# Super confused about ISO 3200 Film.



## plaintastic (Oct 26, 2012)

Hi,

So for my next photography assignment for my college film photography class, we have to shoot in 3200 film. I have Ilford 3200 Delta.

I've been googling and reading on forums, but I'm still really confused about this film in terms of how I should use the light meter. My little Vivitar V3800N has a built in meter, but even when I set my ISO to 3200, it still reads most of everything under indoor light as relatively dark. I thought this was meant to be shot in low light? I don't want to decrease my shutter speed below 125, i.e. longer exposure because my photos will be blurry won't it?

I'm confused as to what I should point at when I evaluate the meter. For example, if I were to take pictures of street lamps in the dark, do I point at the lamps? how do i know that it's too bright or to dark? 

I'm planning to take this camera into a Halloween party indoors at night. I'm just worried there isn't enough light.

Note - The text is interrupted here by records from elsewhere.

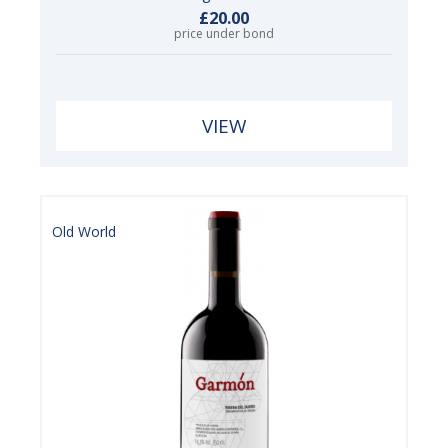
£20.00
price under bond
VIEW
Old World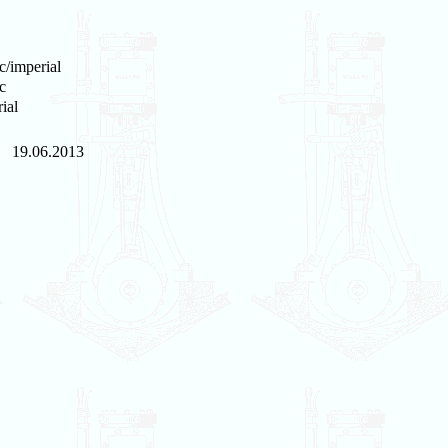
c/imperial
c
ial
19.06.2013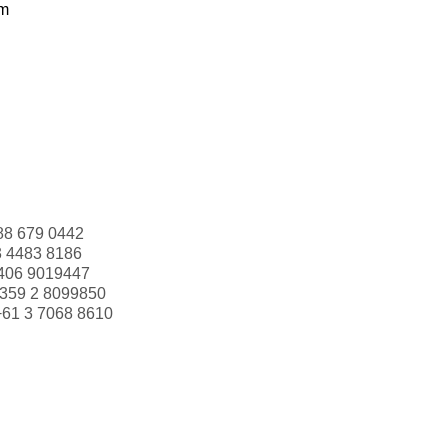
om
88 679 0442
3 4483 8186
406 9019447
359 2 8099850
+61 3 7068 8610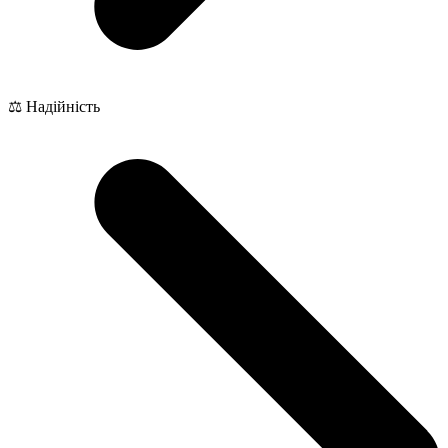
⚖️ Надійність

Example photos would be useful if possible. I just want to make sure that i'm not underexposing/overexposing these shots.


----------



## Compaq (Oct 27, 2012)

The Delta 3200 isn't an ISO3200 film. It's around ISO-1000, if I'm not much mistaken. The "3200" is its exposure index. Someone else will have to explain the relationship to you. The point is, if you expose it at ISO3200, you're pushing the film = underexposing it which is compensated by overdeveloping it afterwards.

Are you sure your meter is accurate? In any way, if you can spot meter, always meter off of _what you want to be properly expose_. So, if there's a person standing in a street lamp's light, don't meter the street lamp, but the person's face. This can be achieved by spot metering from a distance, or moving closer and filling the frame with the face, noting the meter's information, backing and up and shoot at those settings.

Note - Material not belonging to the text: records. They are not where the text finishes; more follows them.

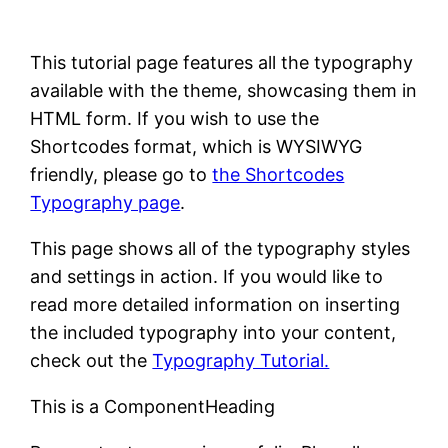
This tutorial page features all the typography
available with the theme, showcasing them in
HTML form. If you wish to use the
Shortcodes format, which is WYSIWYG
friendly, please go to
the Shortcodes
Typography page
.
This page shows all of the typography styles
and settings in action. If you would like to
read more detailed information on inserting
the included typography into your content,
check out the
Typography Tutorial.
This is a ComponentHeading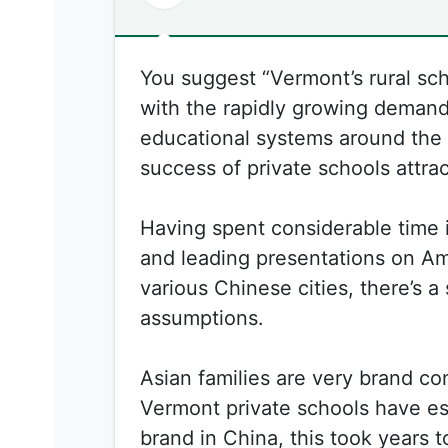
You suggest “Vermont’s rural sch
with the rapidly growing demand
educational systems around the 
success of private schools attra
Having spent considerable time 
and leading presentations on Am
various Chinese cities, there’s a 
assumptions.
Asian families are very brand co
Vermont private schools have es
brand in China, this took years to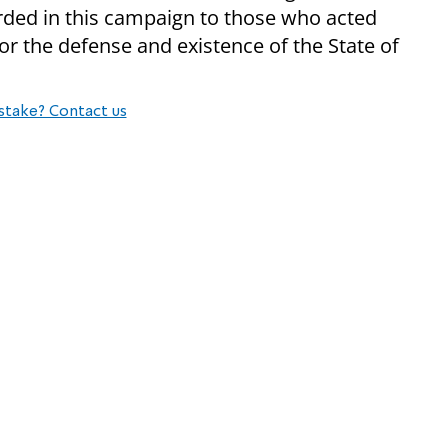
arded in this campaign to those who acted
or the defense and existence of the State of
stake? Contact us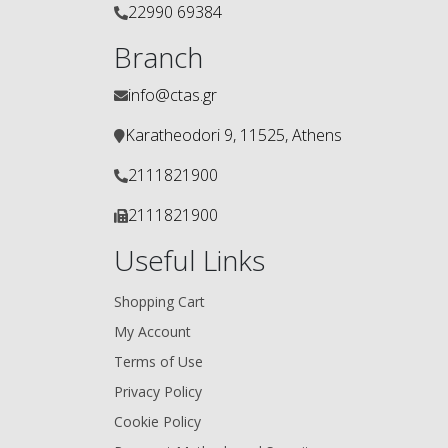
22990 69384
Branch
info@ctas.gr
Karatheodori 9, 11525, Athens
2111821900
2111821900
Useful Links
Shopping Cart
My Account
Terms of Use
Privacy Policy
Cookie Policy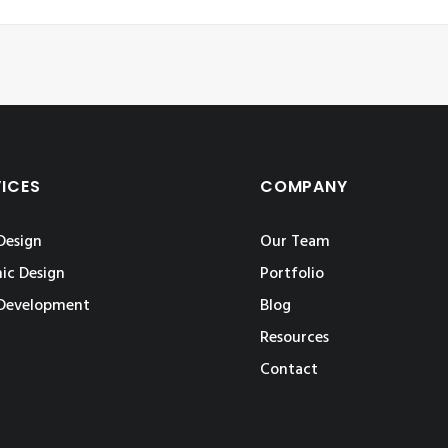
VICES
COMPANY
Design
Our Team
ic Design
Portfolio
Development
Blog
Resources
Contact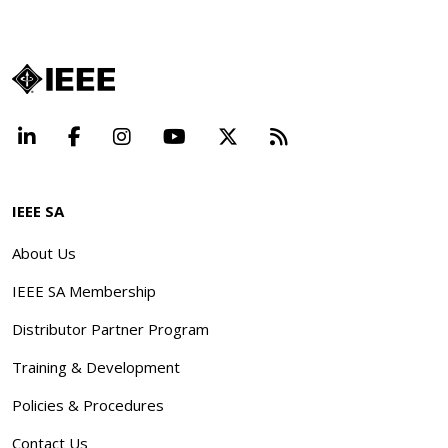
LinkedIn
Facebook
Instagram
YouTube
X
Beyond Standard
IEEE SA
About Us
IEEE SA Membership
Distributor Partner Program
Training & Development
Policies & Procedures
Contact Us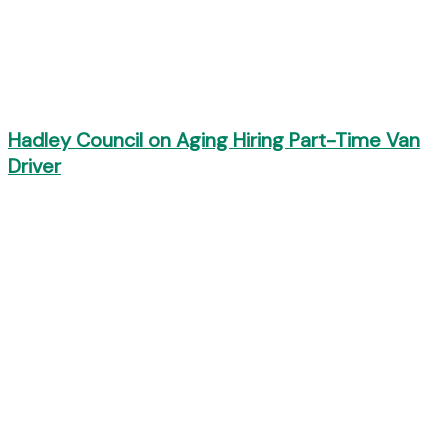
Hadley Council on Aging Hiring Part-Time Van
Driver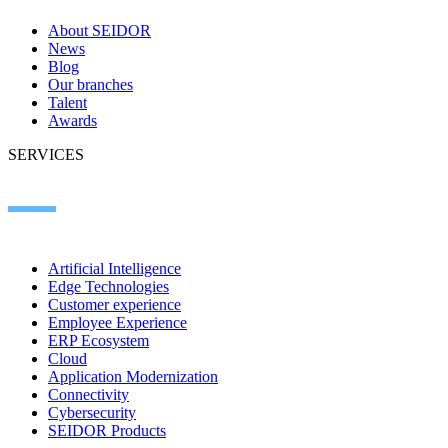
About SEIDOR
News
Blog
Our branches
Talent
Awards
SERVICES
Artificial Intelligence
Edge Technologies
Customer experience
Employee Experience
ERP Ecosystem
Cloud
Application Modernization
Connectivity
Cybersecurity
SEIDOR Products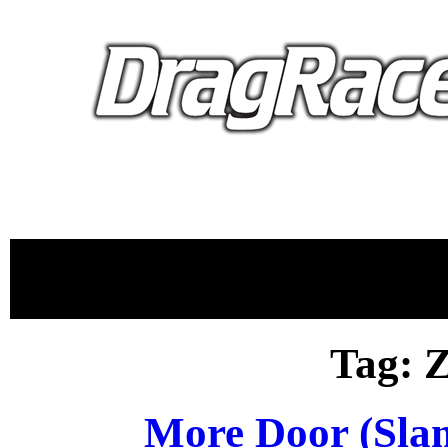
proudly 
Tag: 
More Door (Sla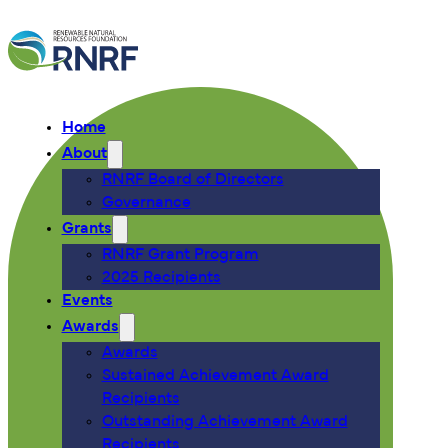
Home
About
RNRF Board of Directors
Governance
Grants
RNRF Grant Program
2025 Recipients
Events
Awards
Awards
Sustained Achievement Award
Recipients
Outstanding Achievement Award
Recipients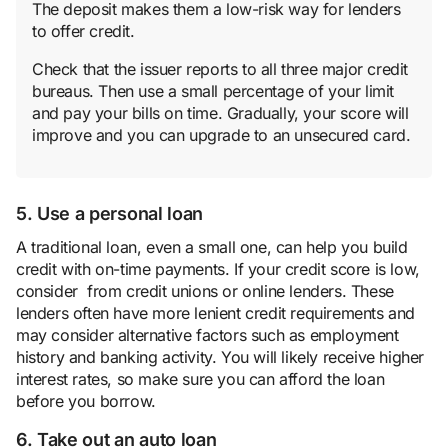
The deposit makes them a low-risk way for lenders
to offer credit.
Check that the issuer reports to all three major credit
bureaus. Then use a small percentage of your limit
and pay your bills on time. Gradually, your score will
improve and you can upgrade to an unsecured card.
5. Use a personal loan
A traditional loan, even a small one, can help you build
credit with on-time payments. If your credit score is low,
consider from credit unions or online lenders. These
lenders often have more lenient credit requirements and
may consider alternative factors such as employment
history and banking activity. You will likely receive higher
interest rates, so make sure you can afford the loan
before you borrow.
6. Take out an auto loan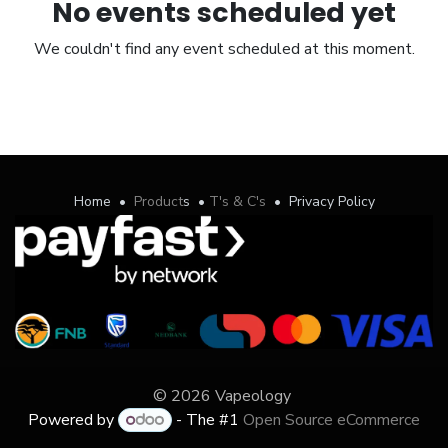
No events scheduled yet
We couldn't find any event scheduled at this moment.
Home
•
Product
s
•
T's & C's
•
Privacy Policy
© 2026 Vapeology
Powered by
- The #1
Open Source eCommerce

You can shoot the D3200 at 6400 as well, you're just pushing it further. This will give you a higher contrast negative, with less detail in the shadows and highlights. Just remember to push the entire film the same. Don't expose at ISO3200 for some shots and 6400 for some shots. You can only develop for one of those settings (unless you cut the film in two in the darkroom before developing, but that isn't the most practical thing to do).

I would think you must be prepared to go well below 1/125th of a second for your shutter speed. Which ss gives blur very much depends on the subject, your focal length and how steady you are. The basic rule of thumb is that if you're shooting at a focal length f=50mm, then you can "safely" use a shutter speed of 1/50th of a second. If f=28mm, then the slowest "safe" ss is 1/28th (1/30th) of a second.  Just remember that if your subject moves, you'll need a faster shutter speed to freeze that motion. Don't be scared to go slower than 1/125th. If I need to shoot at 1/30th handheld, I do so to get the shot I want.

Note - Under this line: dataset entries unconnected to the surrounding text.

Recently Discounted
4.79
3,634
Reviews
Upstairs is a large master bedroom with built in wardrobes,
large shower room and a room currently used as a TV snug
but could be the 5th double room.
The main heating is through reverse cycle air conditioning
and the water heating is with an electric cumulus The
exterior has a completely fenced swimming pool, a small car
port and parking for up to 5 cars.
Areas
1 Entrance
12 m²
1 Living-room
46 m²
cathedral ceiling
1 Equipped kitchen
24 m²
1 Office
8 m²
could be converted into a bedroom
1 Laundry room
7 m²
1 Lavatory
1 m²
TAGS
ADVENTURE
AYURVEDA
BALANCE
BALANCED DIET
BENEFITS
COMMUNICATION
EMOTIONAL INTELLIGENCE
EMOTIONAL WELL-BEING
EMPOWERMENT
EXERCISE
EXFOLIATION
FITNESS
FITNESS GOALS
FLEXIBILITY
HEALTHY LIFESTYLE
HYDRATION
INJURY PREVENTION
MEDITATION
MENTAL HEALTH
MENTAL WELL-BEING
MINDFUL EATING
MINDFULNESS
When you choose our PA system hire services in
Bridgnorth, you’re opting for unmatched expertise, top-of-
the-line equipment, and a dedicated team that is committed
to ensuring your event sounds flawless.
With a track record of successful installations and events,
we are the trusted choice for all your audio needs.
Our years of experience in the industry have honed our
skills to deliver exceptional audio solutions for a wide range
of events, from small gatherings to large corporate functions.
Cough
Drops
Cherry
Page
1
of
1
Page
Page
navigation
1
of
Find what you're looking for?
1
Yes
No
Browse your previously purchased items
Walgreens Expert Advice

Experience is alpha and omega when it comes to anticipating which settings to use, and when it comes to interpreting the scenery with your eyes. Maybe you could make notes of your camera settings (numbered with your frames respectively), and review after development. Then you'll get an idea of which settings were wrong and which were correct for the lighting situation you encountered that night. Might be a useful experience. This way you'll also get an idea of what your depth of field is at certain apertures. With digital, it's easy to learn this, but with film you need to note the aperture you used, develop and review your shots and study the depth of field.


----------



## compur (Oct 27, 2012)

plaintastic said:


> Hi,
> 
> So for my next photography assignment for my college film photography class, we have to shoot in 3200 film. I have Ilford 3200 Delta.
> 
> ...



Assuming you're not using a flash and/or tripod, you left out the most important bit of information, i.e., what lens are you using?

No matter what film you're shooting you'll need a relatively fast lens to shoot hand-held without flash or tripod while indoors under typical indoor lighting conditions.

Rule of thumb on minimum shutter speed is approximately "1 divided by lens focal length," that is, if using a 35mm lens then it would be 1/35 (actually 1/30 on most cameras). You can go lower using some sort of improvised support such as a chair, table, etc.  

As for shooting outdoors under street lamps, as always you would meter the subject which you wish to be properly exposed.  You would only meter directly off the street lamps if your subject were the street lamps. This type of lighting can be tricky and takes practice to get good results. A hand held ambient light meter helps a lot but you can get by with a gray card or simply metering off, for example, you own hand if you want to correctly expose for people shots. But, again, you will likely need either a relatively fast lens and/or flash and/or tripod for best results.


----------